My next example is not found in a textbook, yet it is hard to disprove. In an article by Lee, she states how our current president is not allowing our government to further spy on its citizens. Does anyone else have a problem with this? Many times our government has lied to and hidden things from us, if someone really thinks they will stop spying on us and denying us from our “American freedom,” I’m afraid that person is mistaken. Technology has proven itself to be a simple way for our government to keep tabs on us, if not control us. Furthermore if our government can easily hack into our personal information located in our technically advanced phones and tablets, who is to say our enemies can’t?

Book-less Libraries

Are book-less libraries great for ease of access, or just another way our government can control us?

See results

Also let’s introduce the latest in technology, a book-less library, as described in Weber’s article. With the movie based from the book, The Giver, hitting theaters, it baffles me as to how people can’t form a connection. Our government controls our internet, our phones, and our computers. If our libraries were to transfer entirely to computers, who could stop our government from controlling what books we can and can’t have access to? In the famous book turned movie, the community it is set in is entirely controlled by its government. Our government controls our technology, so in return by letting our technology control us as we are increasingly doing, our government also controls us.

2012 Nuclear Weapons

Another example of how technology is harmful can be found in our country’s ongoing war against nuclear weapons. In a small article released by CNN titled, “Nuclear weapons: Who has what?” it states that more than 2 dozen countries have nuclear weapons. The article states that of these countries even fewer are pursuing such weapons. While this is stated by such a reliable source, I doubt that it is true. Our government hides many things from us and we live in this country, just imagine how simple it would be for our country, or another, to hide research and development of nuclear weapons from another country. These weapons help protect countries from enemies, but they also have the potential to kill millions of innocent people, kids, and animals. Is it really such a good thing to have the ability to erase an entire country from the map?

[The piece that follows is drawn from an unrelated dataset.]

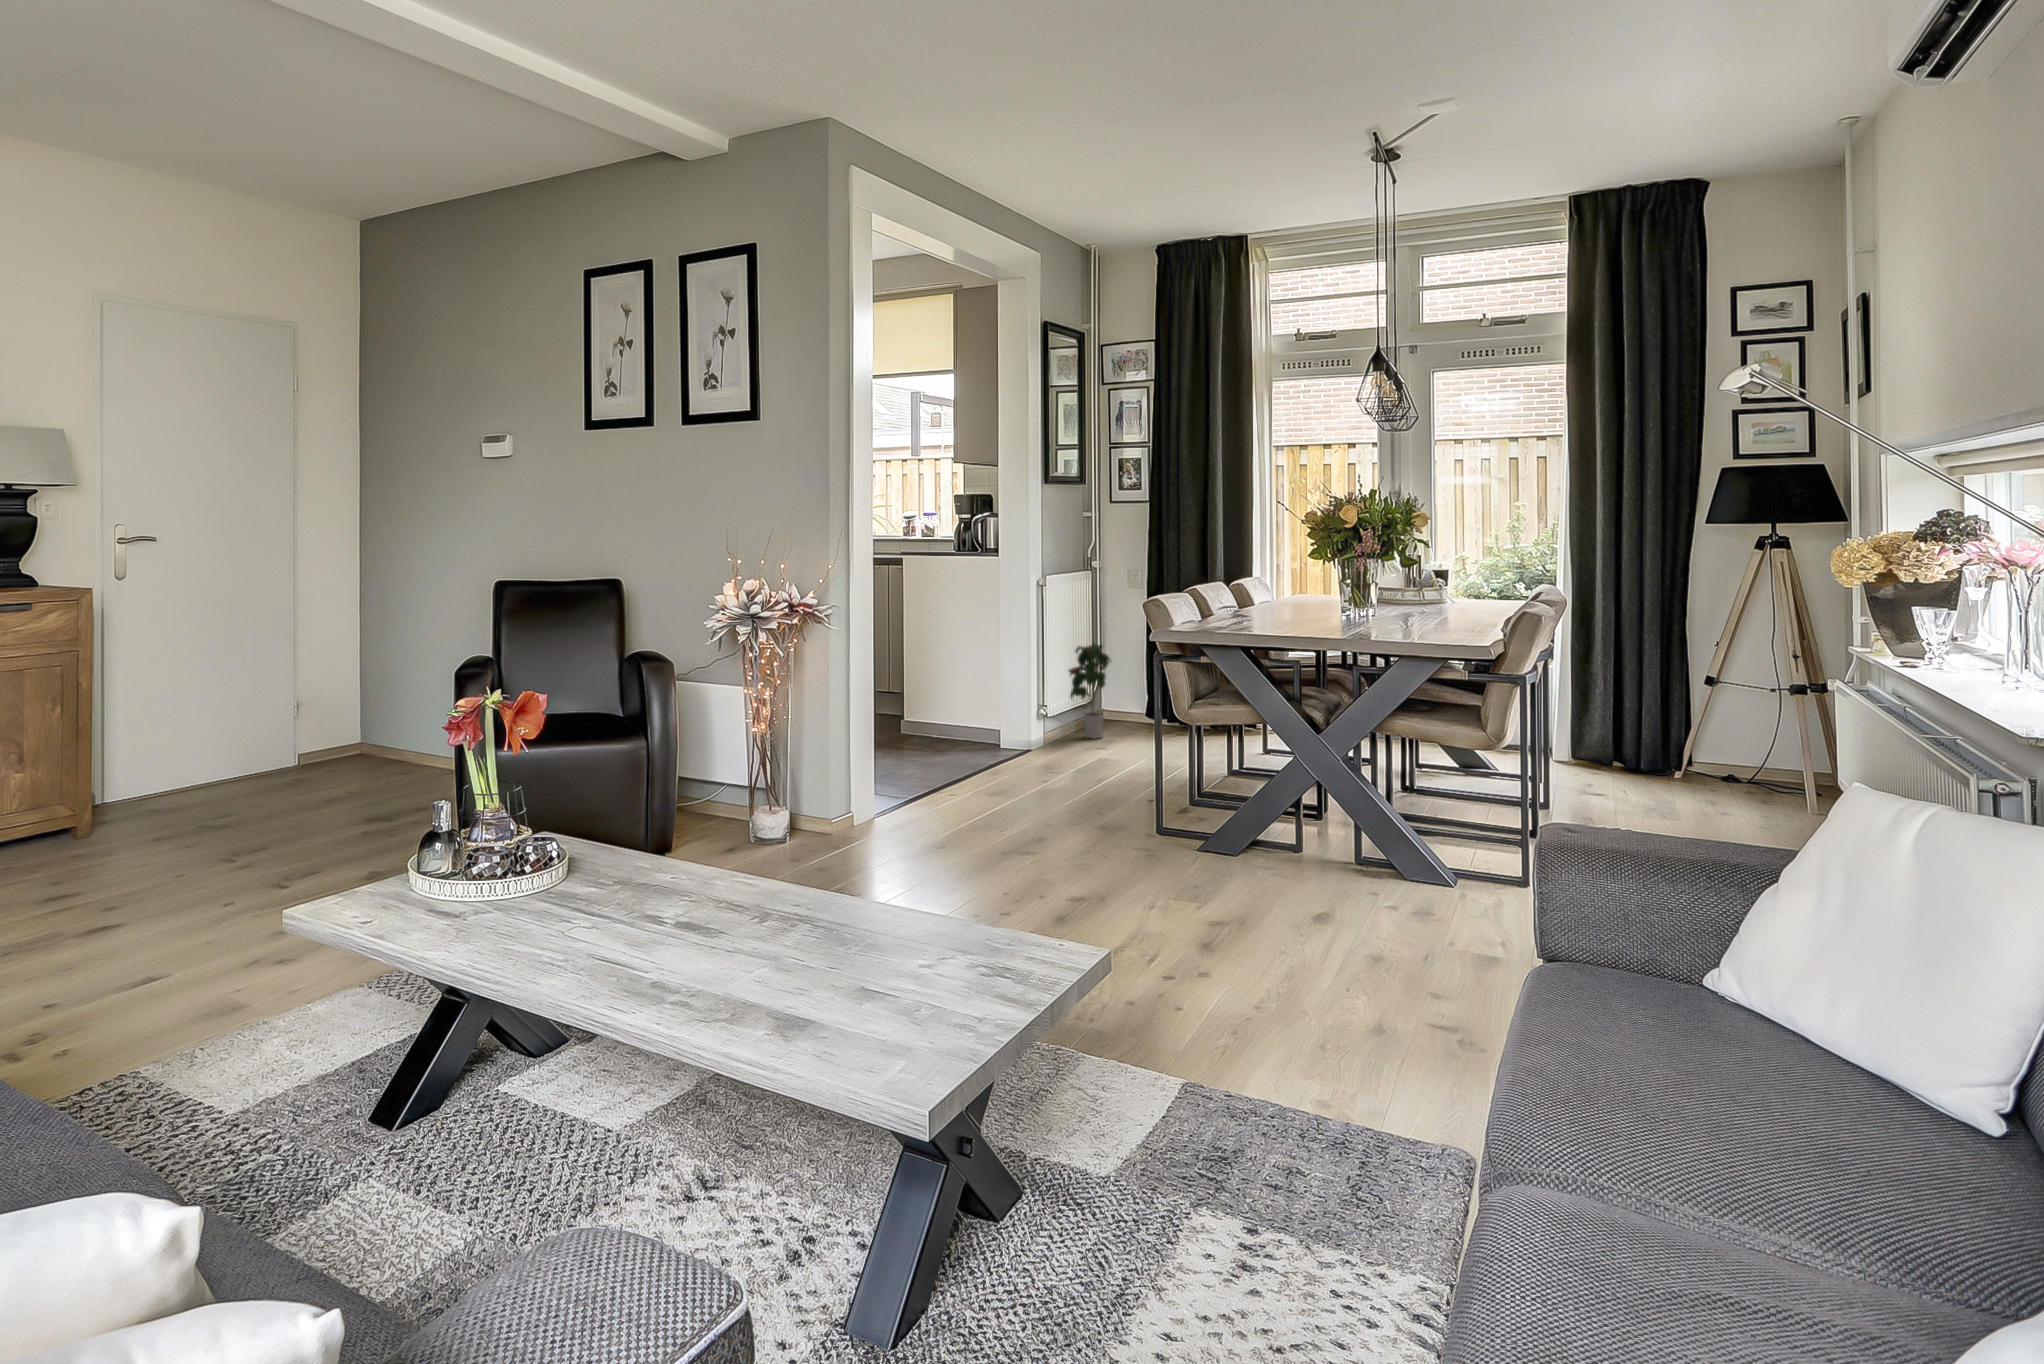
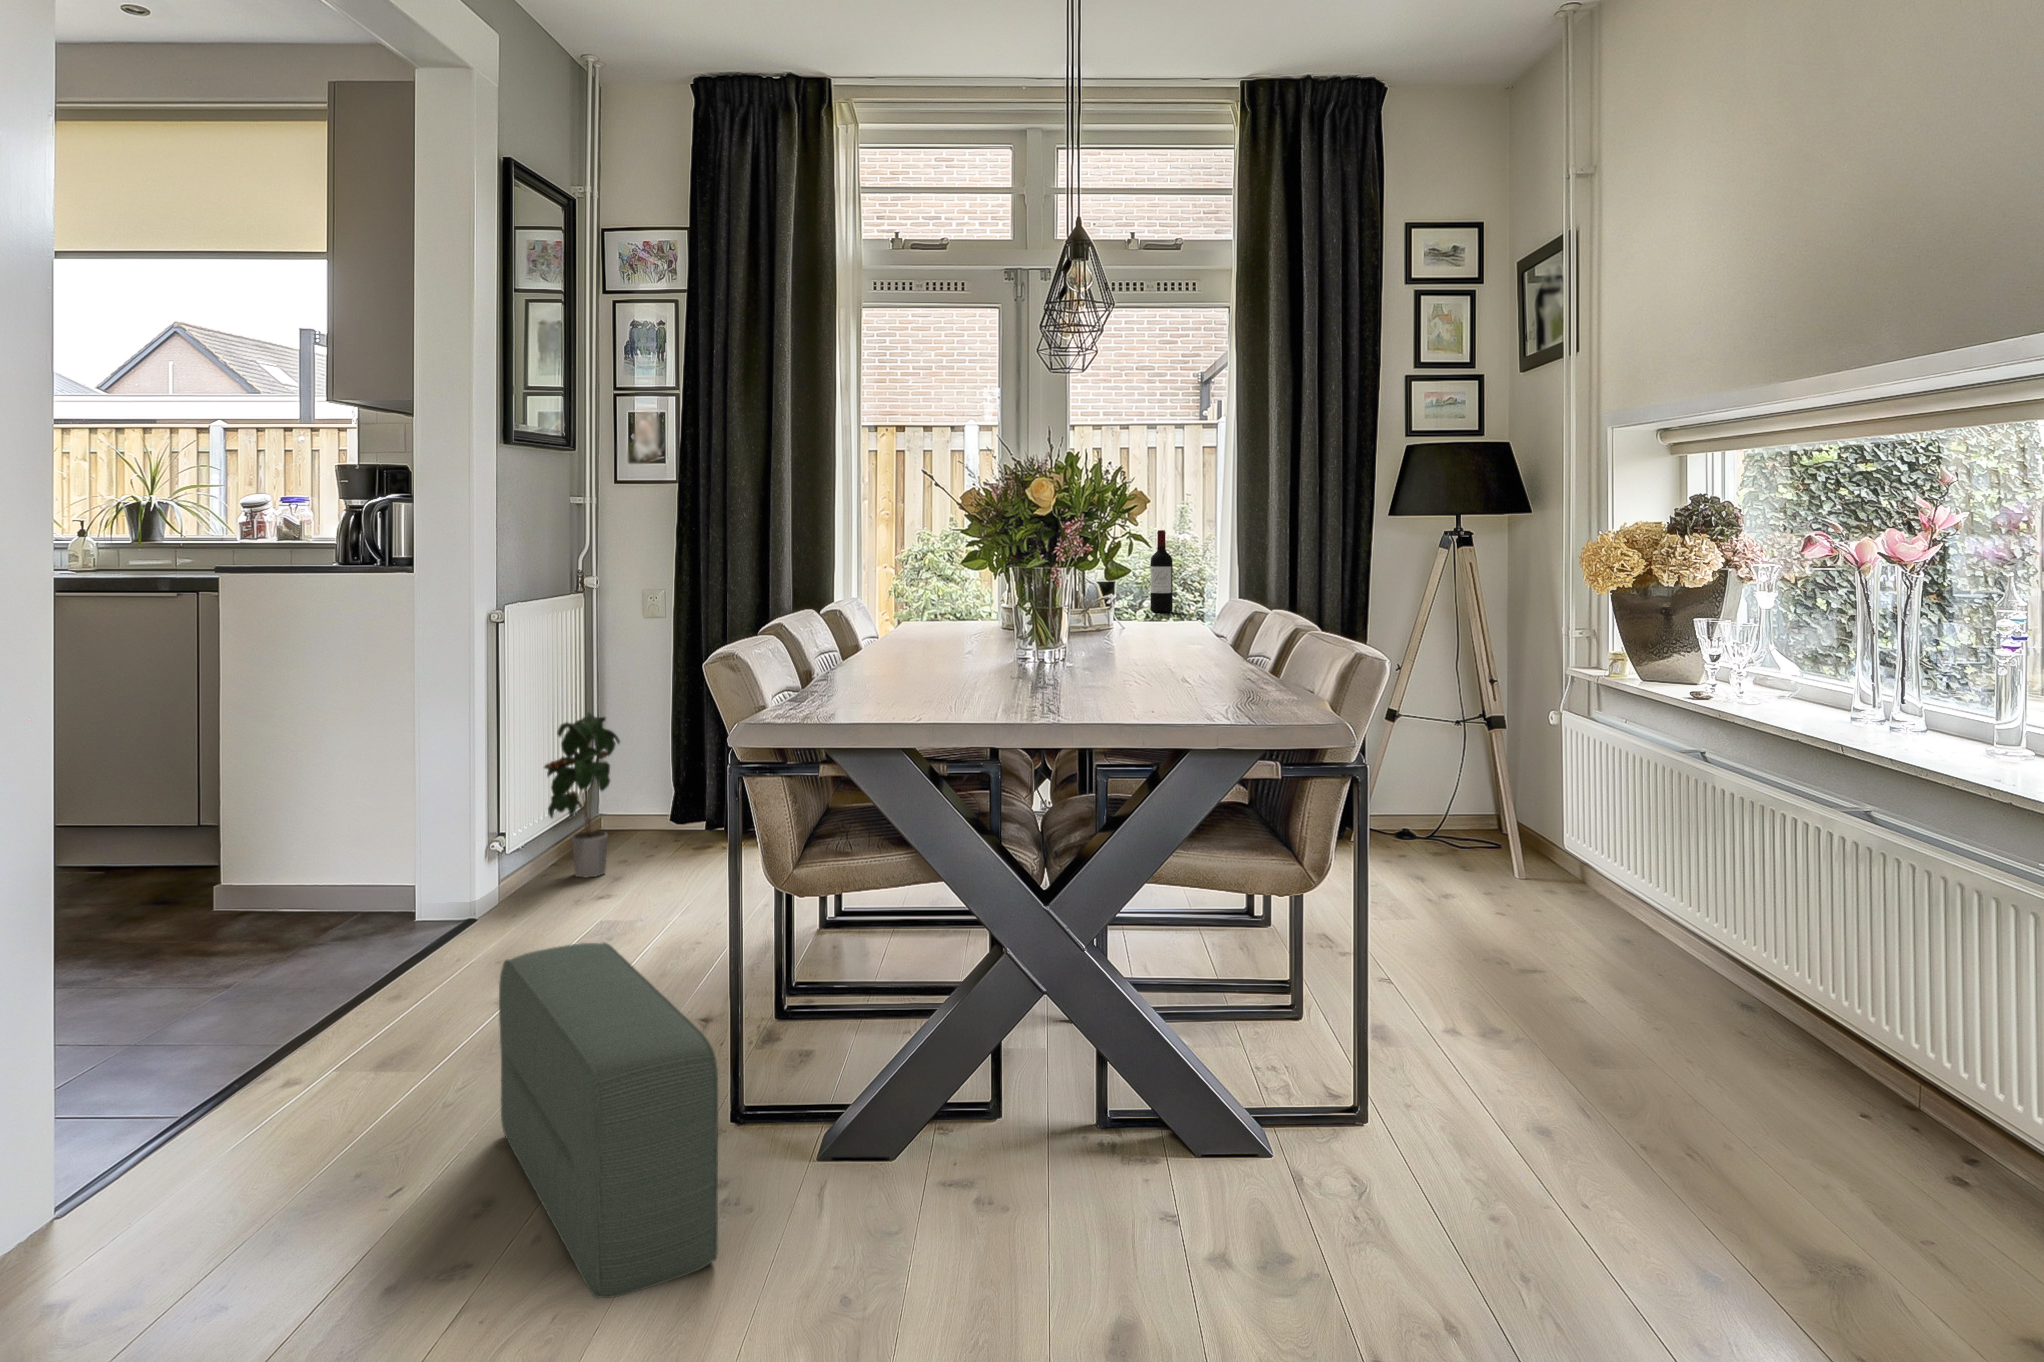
wine bottle: none [1497,534,1516,595] -> present [1150,530,1173,612]
pouf: none [1052,735,1145,861] -> present [499,942,718,1298]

So overall yes there have been great benefits from our technological advances, but I do not believe that such advancements makes a country more superior than another or how it previously was. Instead I believe it makes that country weaker, as its citizens forget how to think for themselves and become too wrapped up in the latest apps rather than their neighbors dying from this new inferior world. All I ask is before your drop hundreds to thousands of dollars on the latest thing, will you please see what risks could come from it?

Sources:

Page 48, Macionis, John J. Society: The Basics. Upper Saddle River, NJ: Pearson Prentice Hall, 2011. Print.

"NRDC: Trouble on the Farm - Chapter 1." Natural Resources Defense Council – The Earth’s Best Defense | NRDC. N.p., n.d. Web. 26 Jan. 2014

"Nuclear weapons: Who has what?" CNN.com - Breaking News, U.S., World, Weather, Entertainment & Video News. N.p., Mar. 2013. Web. 26 Jan. 2014.

Lee, Carol E., and Siobhan Gorman. "Obama Says NSA's Mass Collection of U.S. Phone Data Will End - WSJ.com." The Wall Street Journal - Breaking News, Business, Financial and Economic News, World News & Video - Wall Street Journal - Wsj.com. N.p., 17 Jan. 2014. Web. 26 Jan. 2014.

Tanner, Lorri. "No More Buzz, No More Life." HubPages. N.p., 30 Dec. 2013. Web. 26 Jan. 2014.

Weber, Paul J. "Texas library offers glimpse of bookless future." USA TODAY: Latest World and US News - USATODAY.com. N.p., 4 Jan. 2014. Web. 26 Jan. 2014.